Shoot even his early books are not entirely untouched... for example in Mockingbird there is a poem titled "get the nose."

The manuscript differs from the published version in 2 places:

The addition of "I said" on line 12... and the removal of the last 2 lines of the poem:

"kill him, he makes me
sick"

Now, maybe Bukowski made these edits before publication. But they smell like Martin edits -- the needless schoolteacher nature of the "I said" and the prudish effort to sanitize by removing a violent conclusion.

These are minor edits, I know... compared to the posthumous stuff it's nothing at all. Still, makes me wonder...
 
I'm thinking about getting Bone Palace Ballet because of some rather powerful poems but would greatly appreciate if someone could chime in concerning how badly it has become Martinized. Any input is more than welcome!
 
Sorry for the brevity.

In the database you have access to a lot of manuscripts from that collection, and the manuscripts usually differ from the collected versions.
Having said that, I‘ve never read Bone Palace, so I don‘t know how painful the changes are.
 

Hannah

Your host
Moderator
Founding member
You can have my copy.

I've been storing it in a fire pit on the back patio.

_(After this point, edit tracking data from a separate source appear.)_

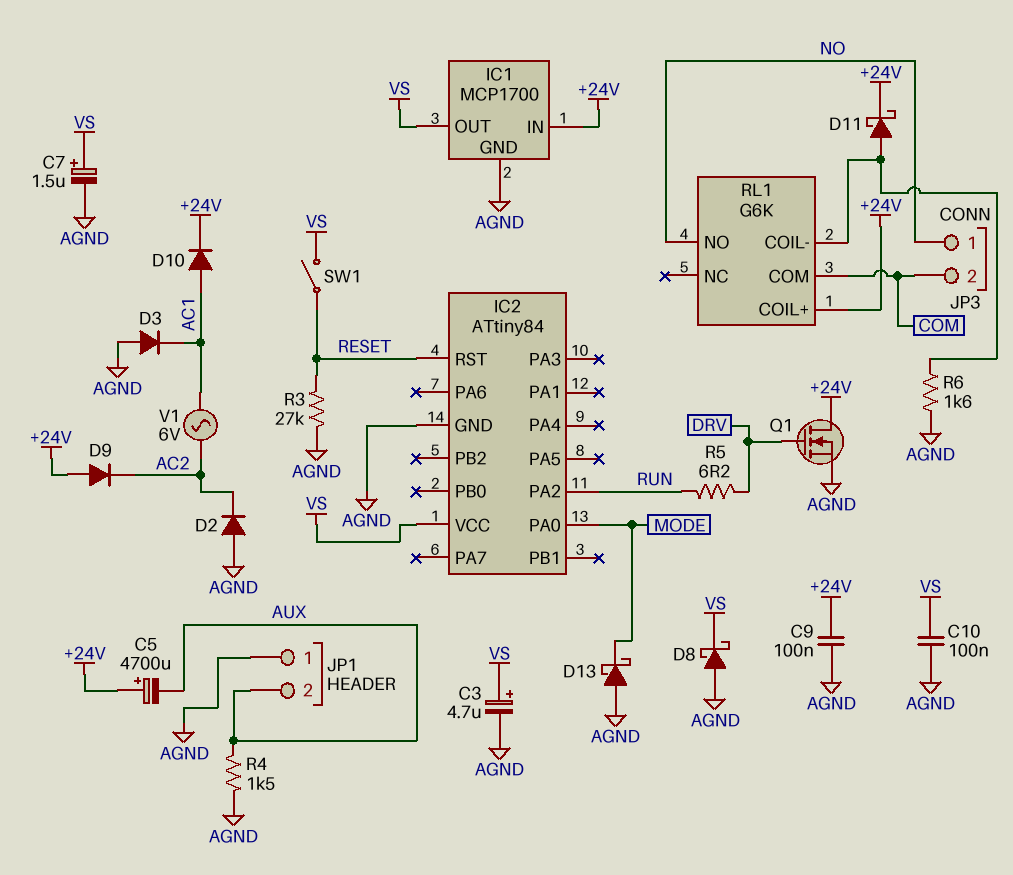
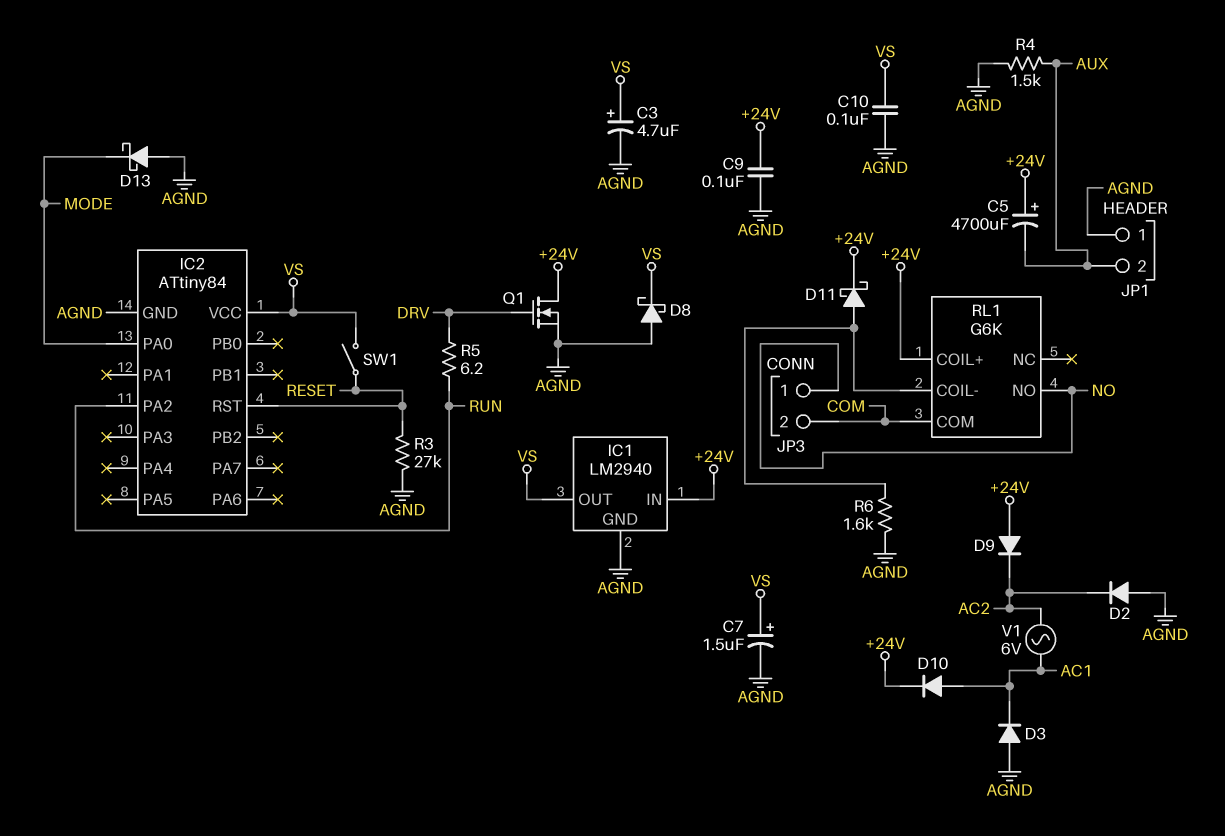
IC1: MCP1700 -> LM2940

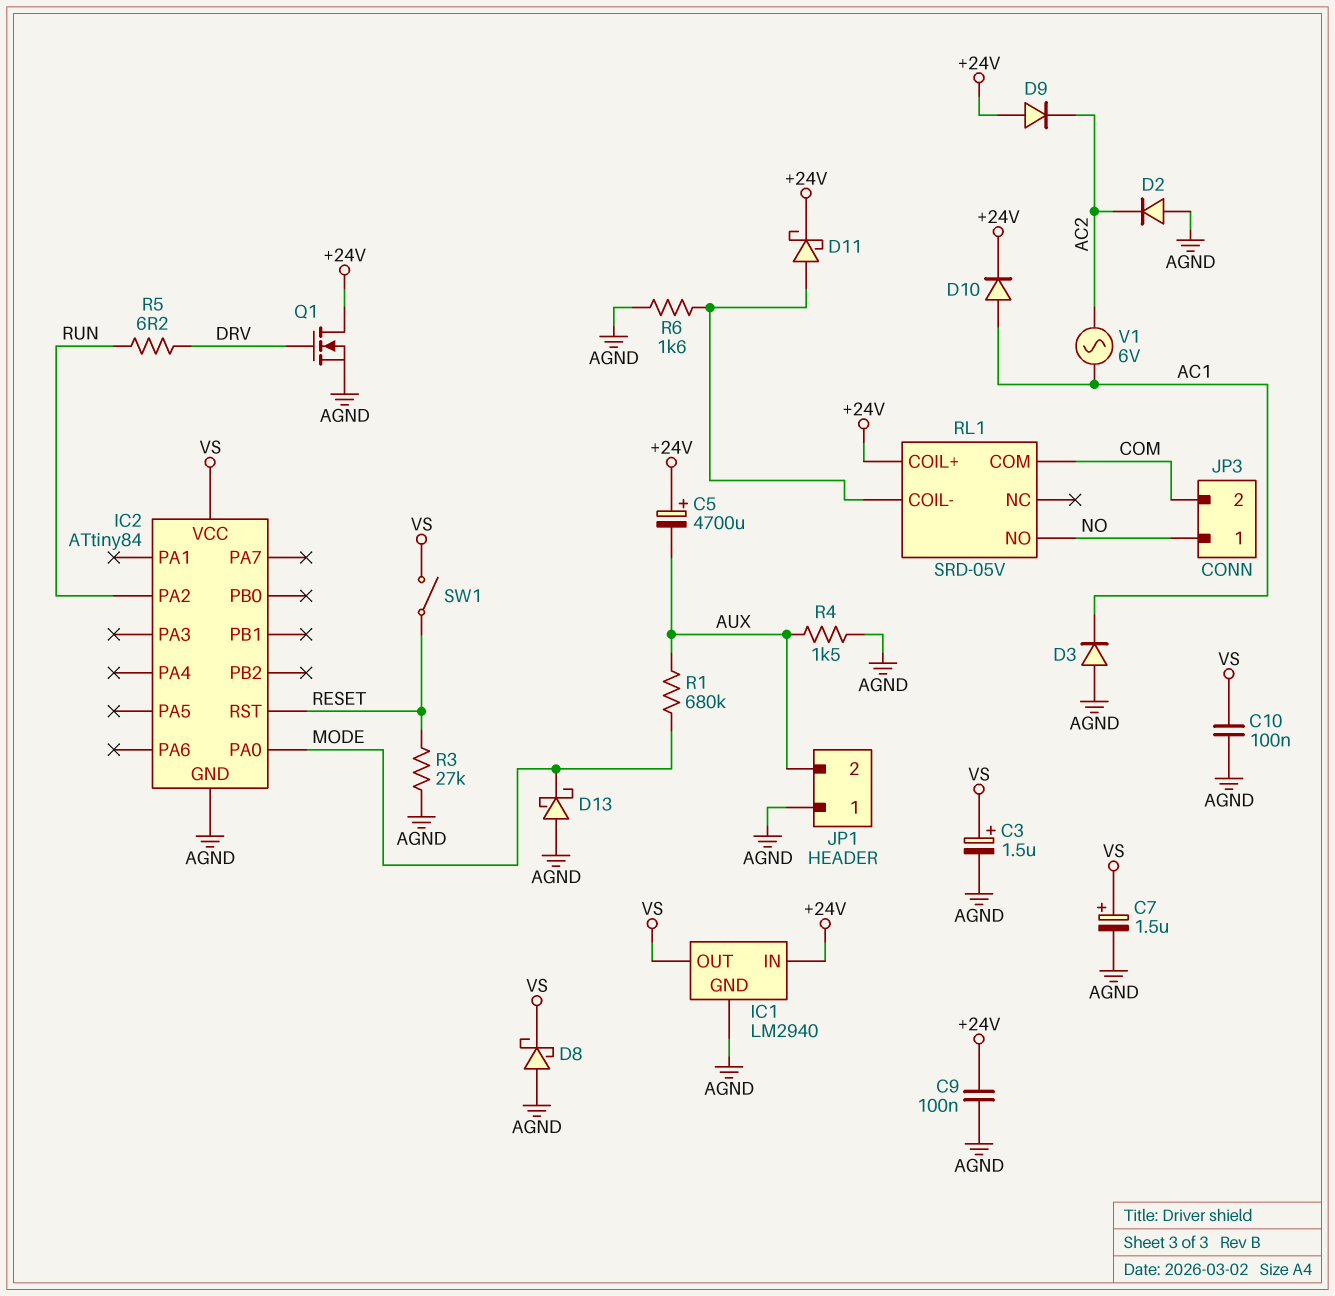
C3: 4.7uF (plus VS, minus AGND) -> 1.5uF (plus VS, minus AGND)
R1: none -> 680k (AUX, MODE)
RL1: G6K -> SRD-05V

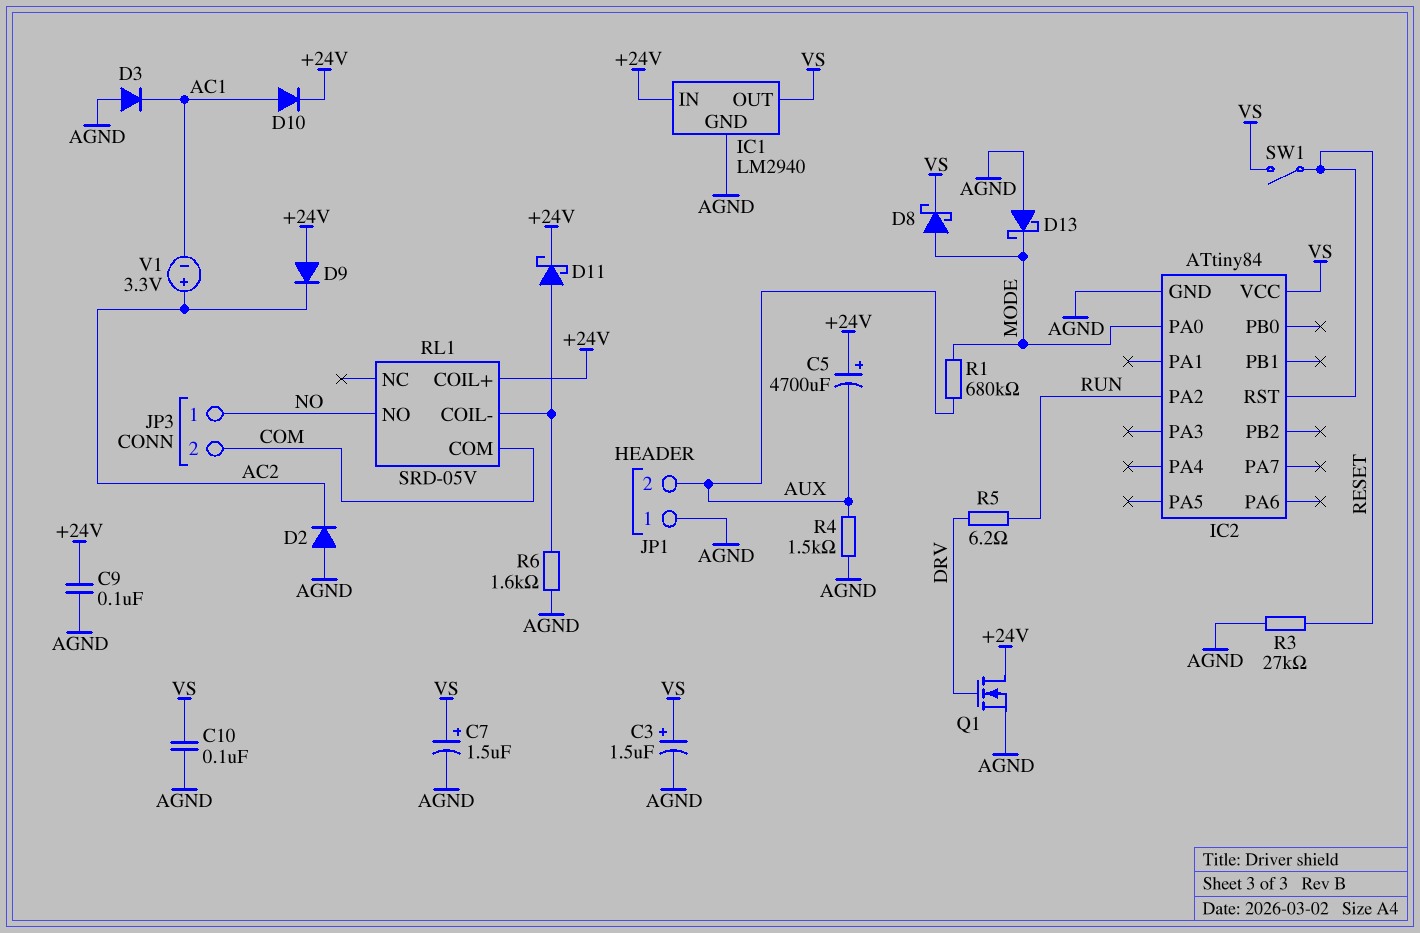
D8: schottky (A AGND, K VS) -> schottky (A MODE, K VS)
V1: AC 6V (AC1, AC2) -> 3.3V (plus AC2, minus AC1)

It's been too hot to have a fire, so it's still mostly there.

BPB.jpg


But here's the rundown. 176 poems, 74 of which we know have been "edited."

I'm quite sure that if we had manuscripts for the other 102 they would be marked as "differs from Black Sparrow book version" too.
 
I think that settles it then. Thanks for all the input. I leave it and never look at it again. Similarly to the other of the dirty dozen posthumus Sparrow books. Martin, be damned.
 

Pogue Mahone

Officials say drugs may have played a part
After Bukowski died, these posthumous books were something we all could look forward to at the time. It sounded like a great promise. And as they came out, one after another, the overwhelming response was that Bukowski's writing had declined in his later years. But the truth is, most of these poems were written many years prior and were not weak. It was only after the great editor decided to add his own creative touch that they became unrecognizable. "Watered down" doesn't even come close to describing what actually happened.
 

Bukfan

"The law is wrong; I am right"
And the Great Editor who edited (cough-cough) the poems sure did´nt like Buk using profane words so out they went.
 
these posthumous books [...] a great promise. And as they came out, one after another, [...] the overwhelming response was [...] decline
Yes, the lack of quality and decency and style was so obvious, even though we didn't know then, what had happened.
When I ran the bukowski-shop, I didn't consider offering any of the posthumous books. They were never in my program, not even in the years before we found out what was going on.
 

Hannah

Your host
Moderator
Founding member
Yes, it has, and no she isn't.

She's limited in what she can do about it though. Only the publisher can "fix" the problem, and there is little no financial motivation for them to do that.

If someone can figure out how to make money doing it, it will be done. Otherwise, it's an uphill battle.